History, ecology and recreation are integrated to form a signature riverfront park that uniquely embraces its Minneapolis context. The complexities of the site require a nuanced and balanced approach to expressing the past, accommodating present uses and anticipating future needs. Water has literally shaped the natural and manmade landscapes here and the park design is equally inspired by the historic, water powered milling infrastructure upon which Minneapolis was built and the local bluff geology that formed the St. Anthony Falls.
The proposal is a composite of three distinct zones, each defined by an interpretation of historic resources, expression of native ecology and geology and resolves extant circulation conflicts. Along with a strategic use of architecture, occupiable, terraced bluffs make critical topographic connections within the park and beyond to its surroundings. These unique features coalesce to structure a park that could only exist in Minneapolis.
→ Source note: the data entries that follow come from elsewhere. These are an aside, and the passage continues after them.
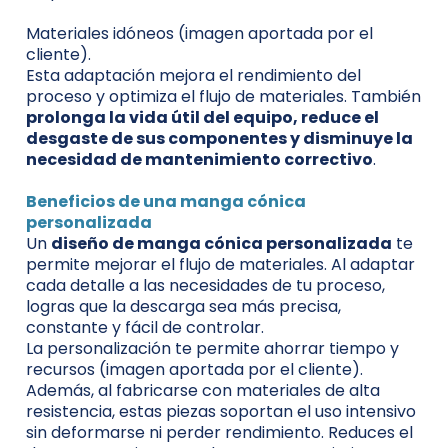
Materiales idóneos (imagen aportada por el
cliente).
Esta adaptación mejora el rendimiento del
proceso y optimiza el flujo de materiales. También
prolonga la vida útil del equipo, reduce el
desgaste de sus componentes y disminuye la
necesidad de mantenimiento correctivo
.
Beneficios de una manga cónica
personalizada
Un
diseño de manga cónica personalizada
te
permite mejorar el flujo de materiales. Al adaptar
cada detalle a las necesidades de tu proceso,
logras que la descarga sea más precisa,
constante y fácil de controlar.
La personalización te permite ahorrar tiempo y
recursos (imagen aportada por el cliente).
Además, al fabricarse con materiales de alta
resistencia, estas piezas soportan el uso intensivo
sin deformarse ni perder rendimiento. Reduces el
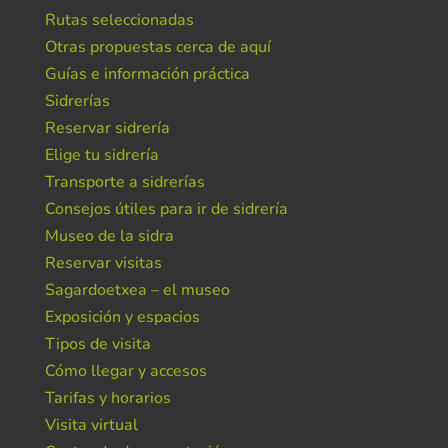
Rutas seleccionadas
Otras propuestas cerca de aquí
Guías e información práctica
Sidrerías
Reservar sidrería
Elige tu sidrería
Transporte a sidrerías
Consejos útiles para ir de sidrería
Museo de la sidra
Reservar visitas
Sagardoetxea – el museo
Exposición y espacios
Tipos de visita
Cómo llegar y accesos
Tarifas y horarios
Visita virtual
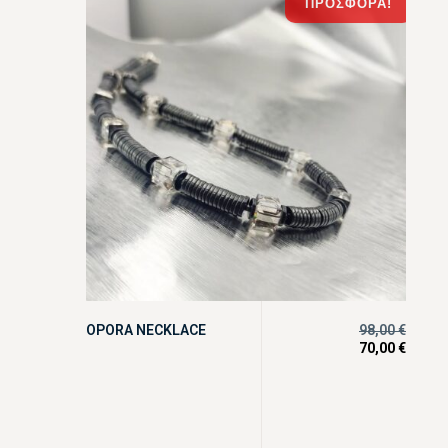
ΠΡΟΣΦΟΡΆ!
OPORA NECKLACE
98,00
€
70,00
€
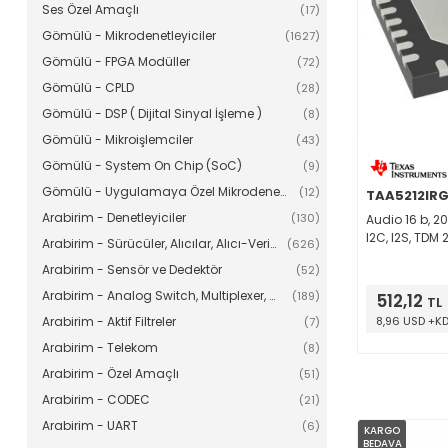
Ses Özel Amaçlı
(17)
Gömülü - Mikrodenetleyiciler
(1627)
Gömülü - FPGA Modüller
(72)
Gömülü - CPLD
(28)
Gömülü - DSP ( Dijital Sinyal İşleme )
(8)
Gömülü - Mikroişlemciler
(43)
Gömülü - System On Chip (SoC)
(9)
Gömülü - Uygulamaya Özel Mikrodenetleyiciler
(12)
TAA5212IR
Arabirim - Denetleyiciler
(130)
Audio 16 b, 20
I2C, I2S, TDM
Arabirim - Sürücüler, Alıcılar, Alıcı-Vericiler
(626)
Arabirim - Sensör ve Dedektör
(52)
Arabirim - Analog Switch, Multiplexer, Demultiplexer
(189)
512,12
TL
Arabirim - Aktif Filtreler
8,96 USD +K
(7)
Arabirim - Telekom
(8)
Arabirim - Özel Amaçlı
(51)
Arabirim - CODEC
(21)
Arabirim - UART
(6)
KARGO
BEDAVA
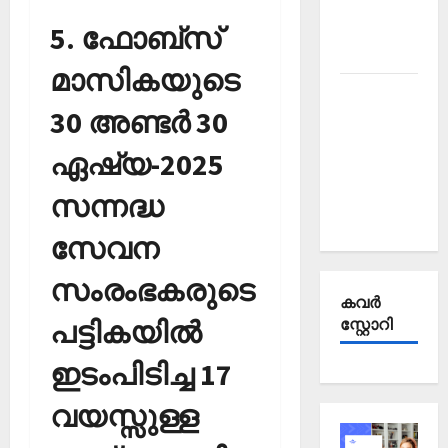
Affairs
October
5. ഫോബ്‌സ്
2025
മാസികയുടെ
Kerala
30 അണ്ടര്‍ 30
PSC
Current
ഏഷ്യ-2025
Affairs
September
സന്നദ്ധ
2025
സേവന
സംരംഭകരുടെ
കവര്‍
പട്ടികയില്‍
സ്റ്റോറി
ഇടംപിടിച്ച 17
വയസ്സുള്ള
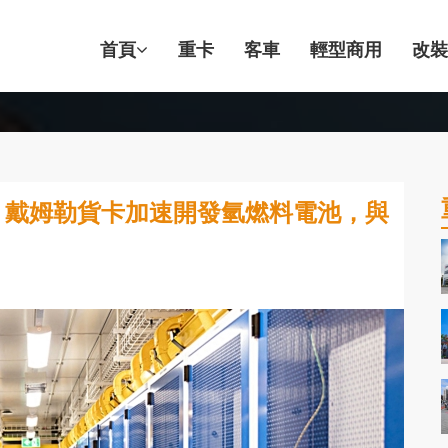
首頁
重卡
客車
輕型商用
改裝
！戴姆勒貨卡加速開發氫燃料電池，與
ROGERS PARTNERS was founded in August 2013 by Rob Rogers, former partner of the eponymous Rogers Marvel Architects (RMA). For more than 20 years, with partner Jonathan Marvel, Rob led the firm to wide success with award winning residential, educational, cultural and open space projects. RMA received the coveted Medal of Honor award from the AIA’s New York City chapter, a testament to the firm’s contribution to architecture in the New York region: “For their steadfast commitment to design excellence on all scales ranging from furniture to building to planning and landscape. This innovative and energetic practice combines a strong conceptual framework with a tireless attention to context, detail, and construction.
SCAPE is a New York City-based landscape architecture firm co-founded by Kate Orff, who is also Assistant Professor at the Columbia University Graduate School of Architecture, Planning and Preservation and co-author of Petrochemical America (Aperture Foundation 2012). The firm has completed projects in Brooklyn, NY, Greenville, SC, and Dublin, Ireland.
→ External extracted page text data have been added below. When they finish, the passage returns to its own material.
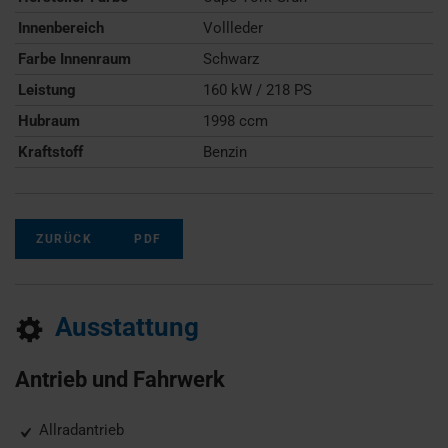
Innenbereich
Vollleder
Farbe Innenraum
Schwarz
Leistung
160 kW / 218 PS
Hubraum
1998 ccm
Kraftstoff
Benzin
ZURÜCK
PDF
Ausstattung
Antrieb und Fahrwerk
Allradantrieb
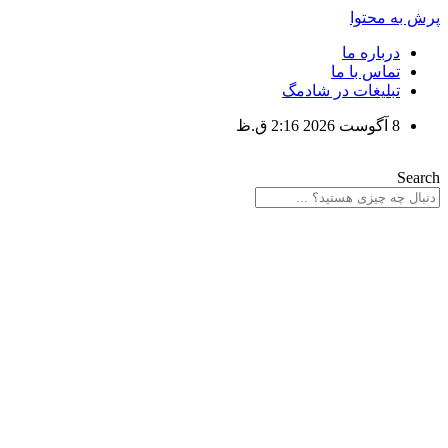
پرش به محتوا
درباره ما
تماس با ما
تبلیغات در شادمگ
8 آگوست 2026 2:16 ق.ظ
Search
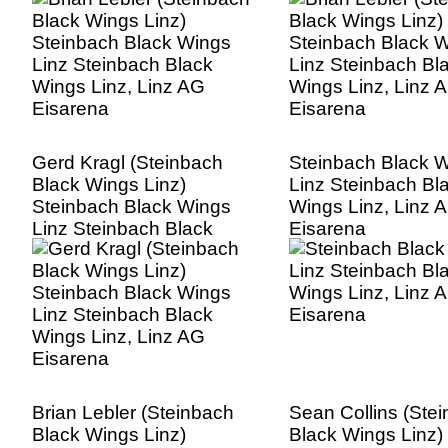
Eisarena
Eisarena
Gerd Kragl (Steinbach
Steinbach Black 
Black Wings Linz)
Linz Steinbach Bl
Steinbach Black Wings
Wings Linz, Linz 
Linz Steinbach Black
Eisarena
Wings Linz, Linz AG
Eisarena
Brian Lebler (Steinbach
Sean Collins (Ste
Black Wings Linz)
Black Wings Linz)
Kate Orff is a registered landscape architect and the founding principal of SCAPE, a landscape architecture and urban design office based in Manhattan. After graduating from the University of Virginia with Distinction, Kate earned a Master in Landscape Architecture from the Graduate School of Design at Harvard. In 1996, she was a member of small research group focused on the urbanization of Pearl River Delta, led by architect Rem Koolhaas, which became the first case study in the internationally recognized Harvard Project on the City. Kate later worked for the planning and landscape architecture firm Hargreaves Associates and for OMA/AMO.
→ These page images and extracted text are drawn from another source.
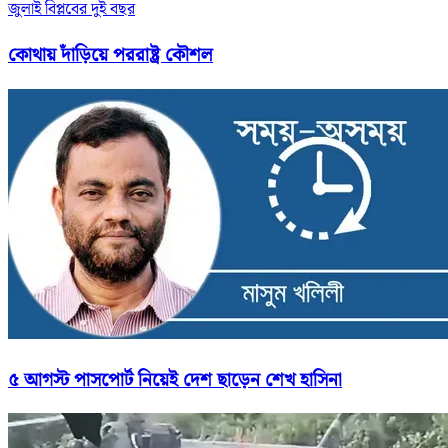
জুলাই বিপ্লবের দুই বছর
কোথায় দাঁড়িয়ে পররাষ্ট্র কৌশল
৫ আগস্ট পাসপোর্ট নিয়েই দেশ ছাড়েন শেখ হাসিনা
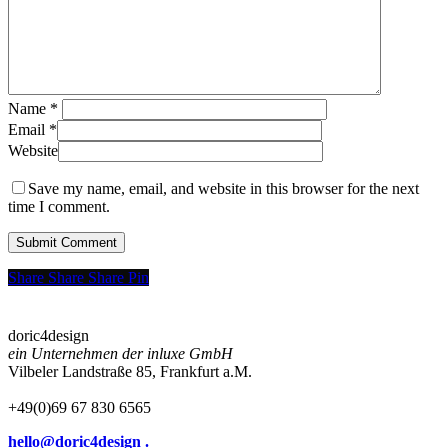
Name
*
Email
*
Website
Save my name, email, and website in this browser for the next
time I comment.
Share
Share
Share
Share
Pin
doric4design
ein Unternehmen der inluxe GmbH
Vilbeler Landstraße 85, Frankfurt a.M.
+49(0)69 67 830 6565
hello@doric4design .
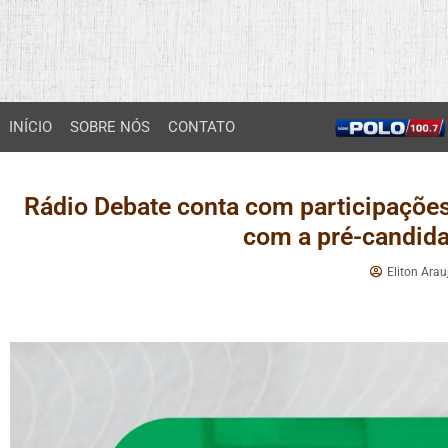
INÍCIO
SOBRE NÓS
CONTATO
Rádio Debate conta com participações 
com a pré-candida
Eliton Arau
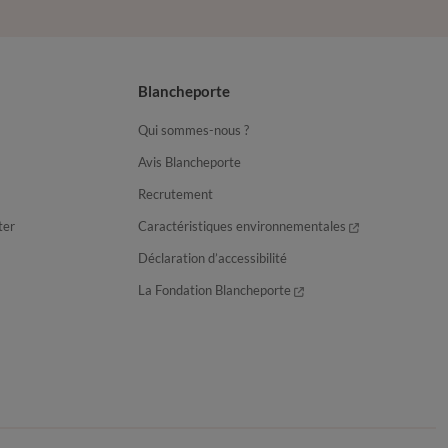
Blancheporte
Qui sommes-nous ?
Avis Blancheporte
Recrutement
ter
Caractéristiques environnementales
Déclaration d’accessibilité
La Fondation Blancheporte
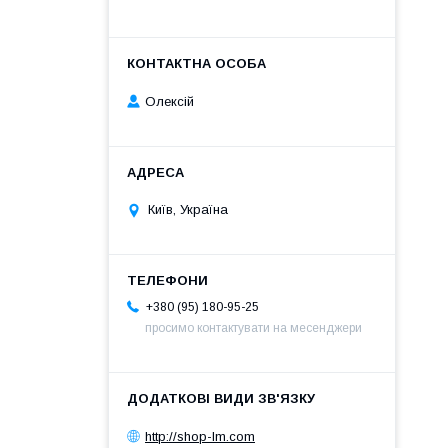
Олексій
Київ, Україна
+380 (95) 180-95-25
просимо контактувати на месенджери
http://shop-lm.com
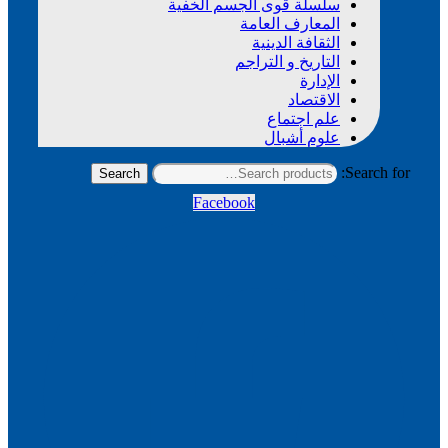
سلسلة قوى الجسم الخفية
المعارف العامة
الثقافة الدينية
التاريخ و التراجم
الإدارة
الاقتصاد
علم اجتماع
علوم أشبال
Search for:
Search
Facebook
Kate is also an Associate Professor at the Columbia University Graduate School of Architecture, Planning and Preservation, where she teaches graduate design studios and interdisciplinary seminars focused on sustainable development, biodiversity, and community-based change. She is the co-author of Petrochemical America (Aperture Foundation, 2012) and co-editor of Gateway: Visions for an Urban National Park (Princeton, 2011). Her essays have appeared in The Great Leap Forward, Waterfront Visions, Volume, Land Forum, and other books and journals. Kate was named a United States Artist in 2012, a National Academician in 2013, one of “50 for the Future of Design” by H&G, a Dwell Magazine “Design Leader” and was featured in “Front Runners: 25 Young Designers Leading The Pack” by Azure Magazine. She lectures widely in the U.S. and abroad on the topic of urban landscape and new paradigms of thinking, collaborating and designing for the anthropocene era.
Her work has been cited in publications such as the New Yorker, National Geographic, the Economist, the New York Times, and New York Magazine, in addition to architecture and planning publications such as Metropolis, Dwell, Azure, Landscape Architecture Magazine, LA China, and many others. She has been interviewed on National Public Radio, NY1, Bloomberg News, and the Brian Lehrer Show.